= 原文 =

Jの総て(漫画)のネタバレ解説・考察まとめ

『Jの総て』は『マンガ・エロティクスF』(太田出版)で連載された、中村明日美子によるボーイズラブ作品。作者の代表作には『ウツボラ』『同級生』『ばら色の頬のころ』『ノケモノと花嫁』『Jの総て』があり、艶やかで官能的な絵柄と登場人物一人一人を際立たせる深い物語が特徴である。舞台は1950年代のアメリカ。10歳の少年Jは、映画館で初めてマリリン・モンローを観て強烈な憧れを抱いた。これは同性愛者が生きるには窮屈な世の中で、マリリン・モンローになりたいJの愛と絶望の半生を描いた物語。

エドモンド「あれがごく一般的な家庭を愛する一アメリカ国民の言うことなんです。あなたはああいうものから自分とJを守っていかなければならないんです。耐え忍んだり戦ったりしながら手を取り合ってお互いを支え合って生きていかなければならないんです。そういう覚悟はあるんですか?」

= 元データ =
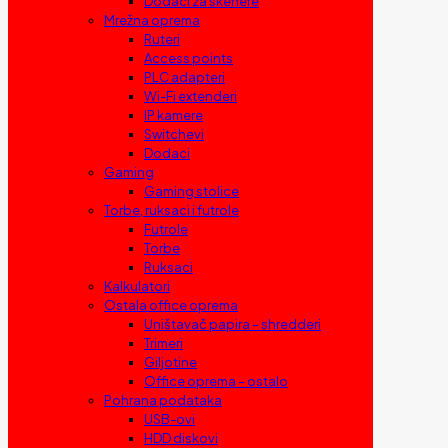
Dodaci za skenere
Mrežna oprema
Ruteri
Access points
PLC adapteri
Wi-Fi extenderi
IP kamere
Switchevi
Dodaci
Gaming
Gaming stolice
Torbe, ruksaci i futrole
Futrole
Torbe
Ruksaci
Kalkulatori
Ostala office oprema
Uništavač papira – shredderi
Trimeri
Giljotine
Office oprema – ostalo
Pohrana podataka
USB-ovi
HDD diskovi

= 課題一覧 =
**1.** 『Jの総て』の解説文から、「Jの総て(漫画)のネタバレ解説・考察まとめ」で始まり「ういう覚悟はあるんですか?」」で終わる部分を、両端の語句も含めて一字一句たがえずに書き写してください。
**2.** 『Jの総て』の解説文を、最後の文の次から書き継いでください。

= 解答 =
**1.**
Jの総て(漫画)のネタバレ解説・考察まとめ

『Jの総て』は『マンガ・エロティクスF』(太田出版)で連載された、中村明日美子によるボーイズラブ作品。作者の代表作には『ウツボラ』『同級生』『ばら色の頬のころ』『ノケモノと花嫁』『Jの総て』があり、艶やかで官能的な絵柄と登場人物一人一人を際立たせる深い物語が特徴である。舞台は1950年代のアメリカ。10歳の少年Jは、映画館で初めてマリリン・モンローを観て強烈な憧れを抱いた。これは同性愛者が生きるには窮屈な世の中で、マリリン・モンローになりたいJの愛と絶望の半生を描いた物語。

エドモンド「あれがごく一般的な家庭を愛する一アメリカ国民の言うことなんです。あなたはああいうものから自分とJを守っていかなければならないんです。耐え忍んだり戦ったりしながら手を取り合ってお互いを支え合って生きていかなければならないんです。そういう覚悟はあるんですか?」

**2.**
Jの母親の病院に行った帰り道、Jと暮らしてく決心をしたポールにエドモンドが言った言葉。病院であったJの叔父の言動が一般的であることや、それでもJを愛していくことができるのかをポールに問うている。決して簡単な未来じゃないことをポールに語るエドモンドが友人として、ポールとJを想っていることも伝わる一場面である。

『Jの総て』の裏話・トリビア・小ネタ/エピソード・逸話

テーマのきっかけは担当編集の友人の話

次回作でのテーマを考えている時に、たまたま担当が作者に話した「ゲイバーで働く知人が会うたびに梅宮アンナに顔が似てくる」というものから、マリリン・モンローの顔に憧れた人もいるかもしれないという発想に至った。また、「強くてかわいいオカマが描きたい」という本書の後書きに書かれた作者の思いもこの『Jの総て』の話を膨らませる源でもある。

過激な2巻の表紙

出典: www.amazon.co.jp

全3巻の『Jの総て』だが、1巻発売の時はあまり伸びず、2巻は少し思い切った表紙にしてみるよう当時の担当から作者は言われた。そこで仕上げてきたのはJが縛られたインパクトのある表紙で、読者からはファンレターで「とても買いにくかったです」と言われるほどだった。また、このタイミングで担当として入った新卒の出版社員にいきなりこの表紙を渡すのは作者自身も気が引けたと語っている。